Congo: Katanga next for mineral boom —and war?
Recent headlines from the Democratic Republic of Congo are exceptionally optimistic, with government gains against the M23 rebels in the country's war-torn east followed by the guerilla army's pledge to lay down arms. (IRIN, Nov. 8) Few media accounts have noted that this development comes immediately after the US announced a suspension of military aid to Rwanda, the M23's patron, over use of child soldiers. The DRC itself was also officially blacklisted, but received a "partial waiver." Rwanda was explicitly held responsible for use of child soldiers by its proxy force in the DRC. (VOA, Oct. 3)

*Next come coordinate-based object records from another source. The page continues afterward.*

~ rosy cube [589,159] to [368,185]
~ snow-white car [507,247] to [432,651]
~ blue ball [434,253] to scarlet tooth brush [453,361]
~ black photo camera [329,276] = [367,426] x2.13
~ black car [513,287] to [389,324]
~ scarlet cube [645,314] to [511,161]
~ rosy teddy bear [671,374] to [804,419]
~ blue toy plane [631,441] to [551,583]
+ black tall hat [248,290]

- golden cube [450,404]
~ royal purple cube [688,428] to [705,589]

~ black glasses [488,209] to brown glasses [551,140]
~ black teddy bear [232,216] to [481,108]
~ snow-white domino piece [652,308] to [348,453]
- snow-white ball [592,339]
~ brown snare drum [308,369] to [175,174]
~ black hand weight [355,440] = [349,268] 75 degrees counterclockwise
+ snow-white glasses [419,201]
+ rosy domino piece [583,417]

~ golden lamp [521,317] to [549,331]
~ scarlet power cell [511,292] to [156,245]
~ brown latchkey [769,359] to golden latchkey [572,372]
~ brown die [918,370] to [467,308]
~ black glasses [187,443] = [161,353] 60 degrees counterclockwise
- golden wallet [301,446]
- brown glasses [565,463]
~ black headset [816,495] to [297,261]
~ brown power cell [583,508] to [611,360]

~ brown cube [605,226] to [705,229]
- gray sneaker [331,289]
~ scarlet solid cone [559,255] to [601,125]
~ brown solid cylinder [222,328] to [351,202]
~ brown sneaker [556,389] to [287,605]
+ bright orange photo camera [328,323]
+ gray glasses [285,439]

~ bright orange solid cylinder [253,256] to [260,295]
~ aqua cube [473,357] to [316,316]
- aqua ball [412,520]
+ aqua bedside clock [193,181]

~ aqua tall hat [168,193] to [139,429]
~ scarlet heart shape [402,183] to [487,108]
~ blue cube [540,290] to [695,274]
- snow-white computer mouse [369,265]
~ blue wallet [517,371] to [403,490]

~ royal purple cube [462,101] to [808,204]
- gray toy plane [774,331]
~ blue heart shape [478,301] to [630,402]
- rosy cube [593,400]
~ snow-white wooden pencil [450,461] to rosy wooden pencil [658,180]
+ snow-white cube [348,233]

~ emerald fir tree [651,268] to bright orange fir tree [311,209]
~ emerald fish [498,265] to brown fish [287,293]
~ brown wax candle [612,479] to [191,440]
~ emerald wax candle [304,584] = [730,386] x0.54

The DRC is now touting an imminent mineral boom in copper-rich Katanga province in the country's south. "Our budget for reconstruction has been blocked by the central government because of the war," said Katanga's Gov. Moise Katumbi. "Without this war, there will be more money." (Bloomberg, Nov. 18) But while the world has focused on the M23 insurgency in the east, a low-level war in Katanga has displaced 375,000 over the three years. The separatist Bakata Katanga movement has repeatedly clashed with security forces this year—most recently on Oct. 28, when presumed separatists attacked the home of the military police commander in Lubumbashi, the provincial capital. Bakata Katanga attempted to occupy Lubumbashi in March, sparking a battle that left some 40 dead. (Bloomberg, Oct. 29)
As in the DRC's east, where a struggle for control of the strategic mineral coltan has figured prominently in the fighting, mineral wealth is a goad of war in Katanga. Earlier this year, Amnesty International issued a report, "Profits and Loss: Mining and human rights in Katanga," linking both "official" and "artisanal" mining operations in Katanga to human rights abuses. In one case highlighted in the report, 300 families were forcibly evicted from their homes in Luisha when a Chinese company, Congo International Mining Corporation (CIMCO), was given mining rights to a site in the center of the village.
These evictions seem to have been carried out by the DRC's regular army. An AFP report on the October attack in Lubumbashi suggests that Katanga is itself divided between the mineral-rich south and a poorer north, which is the separatist stronghold—where residents have the traditional grievance about mineral wealth flowing from the region to enrich national elites. The Africa Report on Oct. 22 indicated that Bakata Katanga emerged from the Mai-Mai (also rendered Mayi-Mayi) movement, a network of militias established by the DRC government to fight Rwanda's proxy forces in the 1990s. An Aug. 11 BBC News profile of the Bakata Katanga ("secede Katanga" in Swahili) says that the movement was launched when a renegade Mai-Mai commander, Gedeon Kyungu Mutanga, escaped from prison in September 2011 and took up arms. The BBC report details horrific atrocities carried out by Bakata Katanga forces.
BBC also recalls the secessionist history of Katanga, and its use to imperialism. Less than a week after Congo's independence in June 1960, separatists took power in Katanga and announced the province's independence—sparking a conflict "fuelled by Cold War rivalries." Secessionist leader and businessman Moise Tshombe was backed by Belgium, the ex-colonial power, and the US and UK, which all had mining interests in Katanga. The revolt helped destabilize the new revolutionary government of Patrice Lumumba, who was overthrown within four months, and shortly later assassinated. Katanga was reintegrated into Congo in 1963 (by which time, BBC does not note, the long US-backed dictatorship of Mobutu Sese Seko was being consolidated).